I was sad at the close of the 2007-08 season when I had to leave TDO because I had grown to appreciate the work I was doing and the people there are, by far, those most fantastic group of artists and art-lovers you will ever meet. I was also sad because the new Winspear Opera House was opening and I would have loved to have been a part of the inaugural season. But life takes us where it will, and so I left for graduate school in Greensboro, NC.

At which point I began to sense the hold that opera had on me. It manifested itself when I created a design of La Boheme for a class project which drew upon my experience sitting in the audience in Seattle and Dallas (and subsequently won me the first place in the scenic design competition at KC/ACTF).
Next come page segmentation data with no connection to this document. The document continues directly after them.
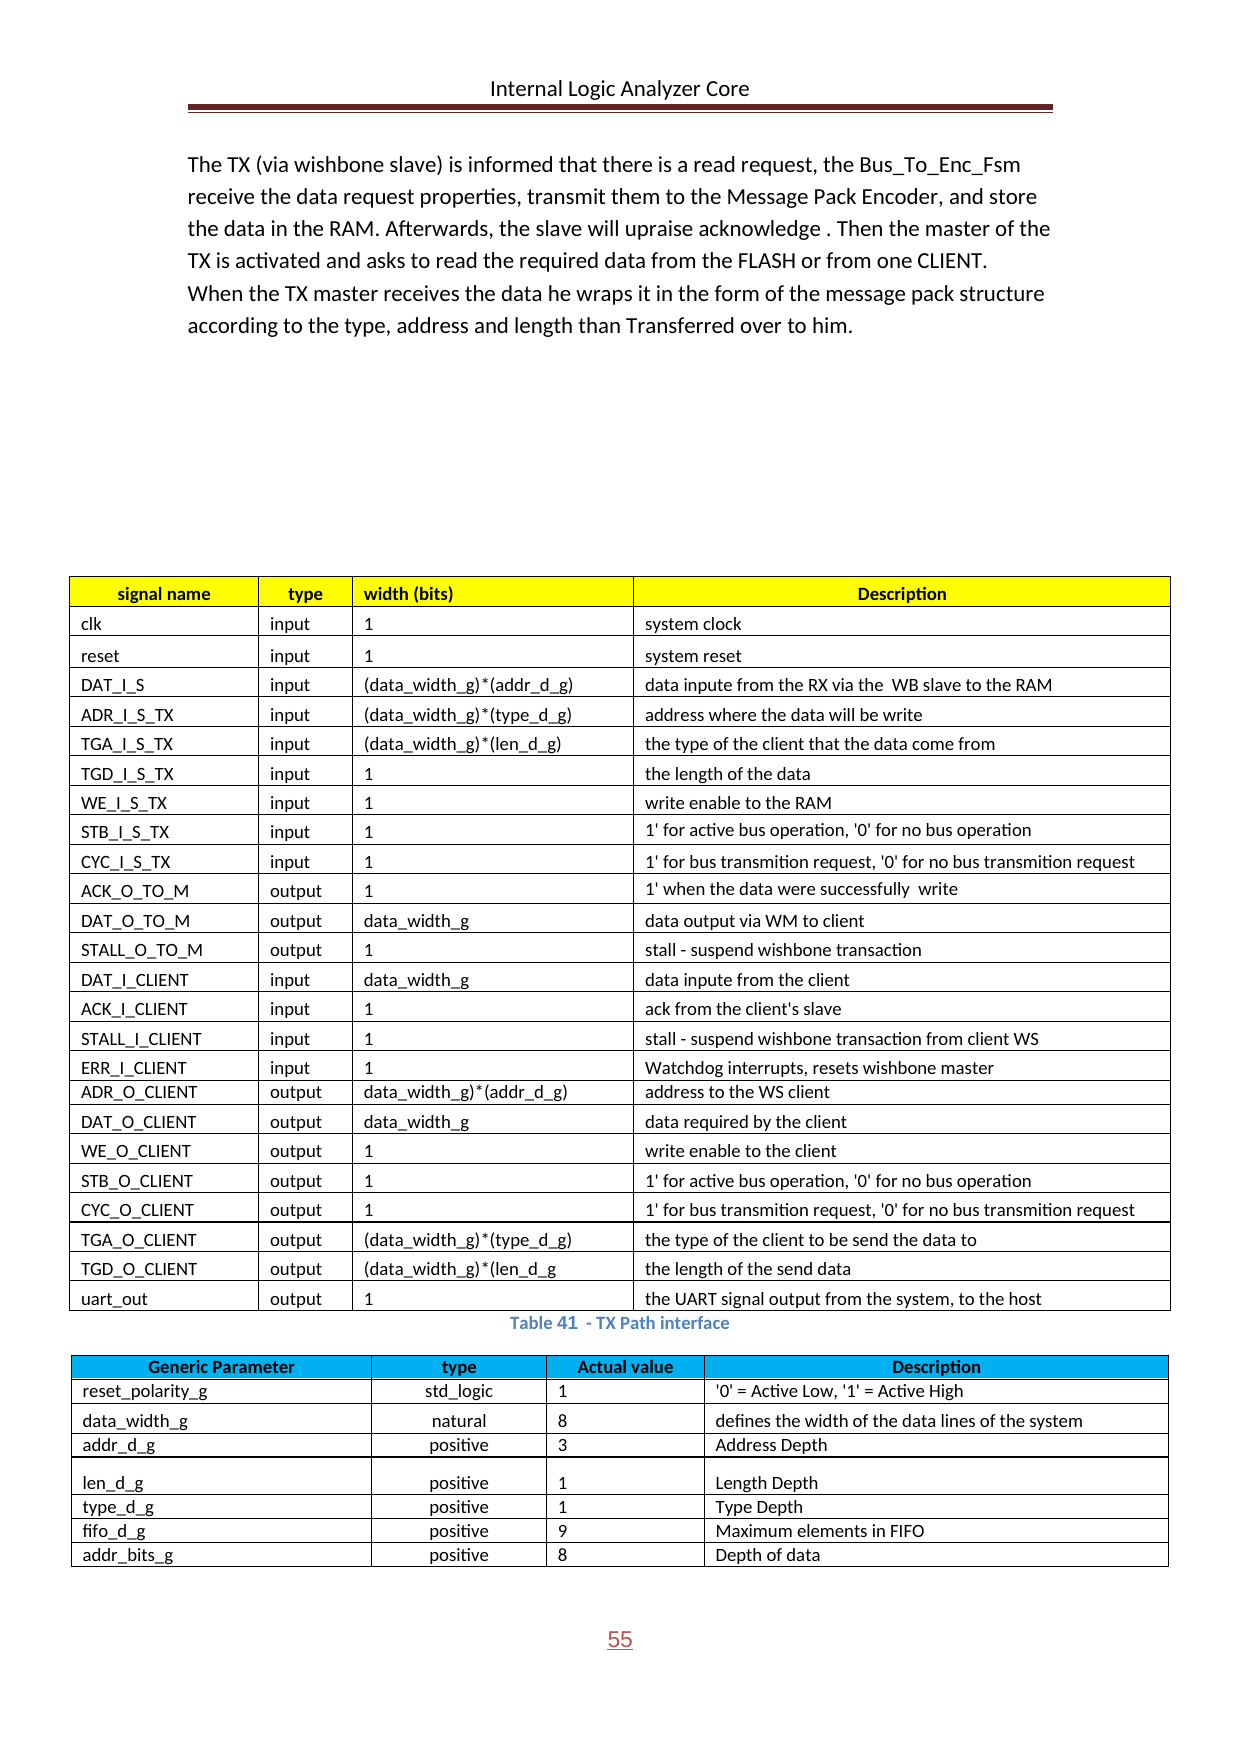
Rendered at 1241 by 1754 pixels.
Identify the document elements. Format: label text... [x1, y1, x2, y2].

table_cell ack from the client's slave [634, 992, 1170, 1021]
table_cell 1' for bus transmition request, '0' for no bus transmition request [634, 845, 1170, 873]
table_cell defines the width of the data lines of the system [705, 1404, 1168, 1432]
table_cell 1 [353, 992, 633, 1021]
table_cell output [259, 1164, 352, 1192]
table_cell len_d_g [72, 1458, 371, 1494]
table_cell type_d_g [72, 1495, 371, 1518]
table_cell write enable to the RAM [634, 786, 1170, 814]
table_cell 1' when the data were successfully write [634, 874, 1170, 903]
text The TX (via wishbone slave) is informed that there is a read request, the Bus_To_Enc_Fsm receive the data request properties, transmit them to the Message Pack Encoder, and store the data in the RAM. Afterwards, the slave will upraise acknowledge . Then the master of the TX is activated and asks to read the required data from the FLASH or from one CLIENT. When the TX master receives the data he wraps it in the form of the message pack structure according to the type, address and length than Transferred over to him. [187, 150, 1053, 339]
table_cell data output via WM to client [634, 904, 1170, 932]
table_cell DAT_O_CLIENT [70, 1105, 258, 1133]
table_cell address where the data will be write [634, 697, 1170, 726]
table_cell 1 [353, 845, 633, 873]
table_cell output [259, 1281, 352, 1310]
table_cell TGD_O_CLIENT [70, 1252, 258, 1280]
table_header Description [705, 1356, 1168, 1378]
table_cell 9 [547, 1519, 704, 1542]
text Table - TX Path interface [187, 1311, 1053, 1334]
table_cell output [259, 933, 352, 962]
table_cell (data_width_g)*(len_d_g [353, 1252, 633, 1280]
table_cell 1 [353, 786, 633, 814]
table_header type [372, 1356, 546, 1378]
table_cell the type of the client that the data come from [634, 727, 1170, 755]
table_cell TGD_I_S_TX [70, 756, 258, 785]
table_cell output [259, 874, 352, 903]
table_cell input [259, 992, 352, 1021]
table_cell 3 [547, 1434, 704, 1456]
table_cell (data_width_g)*(addr_d_g) [353, 668, 633, 696]
table_cell 1 [547, 1495, 704, 1518]
table_cell 1 [353, 1022, 633, 1050]
table_header Actual value [547, 1356, 704, 1378]
table_cell the type of the client to be send the data to [634, 1223, 1170, 1251]
table_cell output [259, 904, 352, 932]
table_cell system reset [634, 636, 1170, 667]
table_cell data inpute from the client [634, 963, 1170, 991]
table_cell input [259, 786, 352, 814]
table_cell ACK_O_TO_M [70, 874, 258, 903]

But there was still a feeling of nagging loss until, in March 2009, I was able to see the final show at the Music Hall at Fair Park of The Italian Girl in Algiers and was blown away by the complexity and beauty of it all once more.

Now, as TDO counts down to the the world premier of a new opera based on Melville's Moby Dick, I am sad that I won't get to be a part of that magic. Fortunately, I have made plans to see Faust at The San Francisco Opera in June and have been keeping my eyes out for an opera company tackling Wagner's Ring Cycle (which has been on my list of "must sees" since high school). As any of my friends can tell you, opera has become my newest artistic obsession and I want to fill my life with live performances (sorry, CDs and live broadcasts are just not the same) until I die. I can't wait to be like the little old ladies I worked with at The Dallas Opera who could tell stories about all of the different versions of La Boheme they had seen (as well as fret continuously about where their season seats would be). Perhaps, if I get to really design a few operas in my lifetime, that would be pretty cool too.